Log Cabin Chronicles

Why risk innocent lives?

CHRIS BRAITHWAITE
Publisher, The Chronicle
Barton, Vermont

POSTED: 07.24.06

Every once in a while we come upon an account of a high-speed police chase that makes us wonder. This is one of those weeks.

[The Chronicle] has a story about a 17-year-old who, police say, led them on a 38-mile chase through Derby, Charleston, Westmore, Barton, Orleans, and Brownington, Vermont before, his tires shredded by the spike strips police set in his path, the kid finally gave up.

In the document they filed to support the charges against the young driver, police emphasize the dangers involved in such a chase. Pursued and pursuer hit 100 miles an hour, went through Derby Village at speeds of between 50 and 70, and the young driver passed cars on blind curves and hills.

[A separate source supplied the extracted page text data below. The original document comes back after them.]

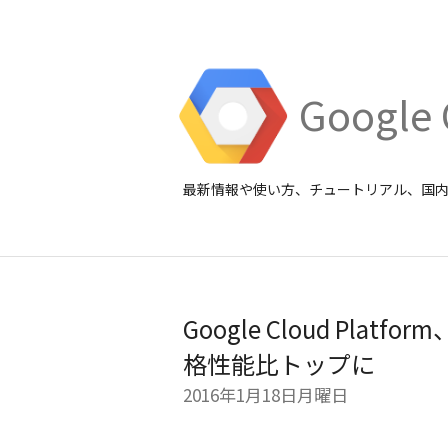
Google 
最新情報や使い方、チュートリアル、国
Google Cloud Pl
格性能比トップに
2016年1月18日月曜日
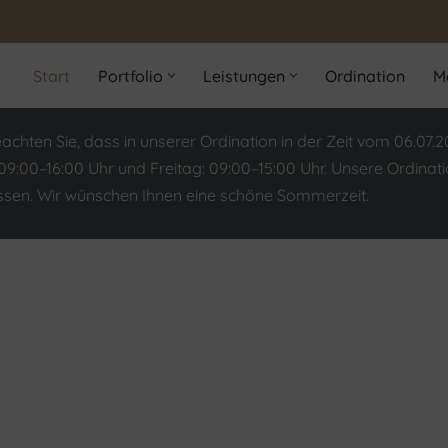
Start
Portfolio
Leistungen
Ordination
M
eachten Sie, dass in unserer Ordination in der Zeit vom 06.07.
09:00–16:00 Uhr und Freitag: 09:00–15:00 Uhr. Unsere Ordina
ossen. Wir wünschen Ihnen eine schöne Sommerzeit.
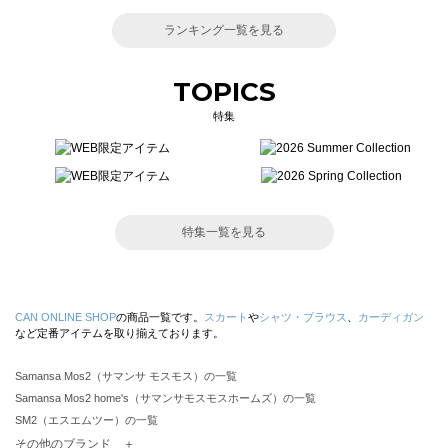
ランキング一覧を見る
TOPICS
特集
特集一覧を見る
CAN ONLINE SHOP
の商品一覧です。
スカート
や
シャツ・ブラウス
、
カーディガン
など定番アイテムを取り揃えております。
Samansa Mos2（サマンサ モスモス）の一覧
Samansa Mos2 home's（サマンサモスモスホームズ）の一覧
SM2（エスエムツー）の一覧
TSUHARU by Samansa Mos2（ツハルバイサマンサモスモス）の一覧
その他のブランド ＋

The police caught up with him, at last, and made their point: Running from the cops is a dumb idea. It ís an important point, and driving it home, so to speak, is no doubt one reason police hate to give up on a high-speed chase.

But what about the people in the cars that could have been just around that curve, just over the brow of that blind hill, or just cruising through the village on a busy Friday afternoon? A head-on collision is a high price to pay for the capture of a runaway 17-year-old.

At one point on the interstate, the State Police officer who first gave chase got within two car lengths of the car, close enough, he said, to read its license plate.

What if he had broken off the chase at that point, and gone to see the car's owner later?

Maybe we need a law that says the owner of a car that runs from police is the presumed driver, unless he or she can prove otherwise.

It wouldn't be perfect. It wouldn't give police the occasional satisfaction of proving that they are absolute monarchs of the road. But it might make life a little safer for the rest of us.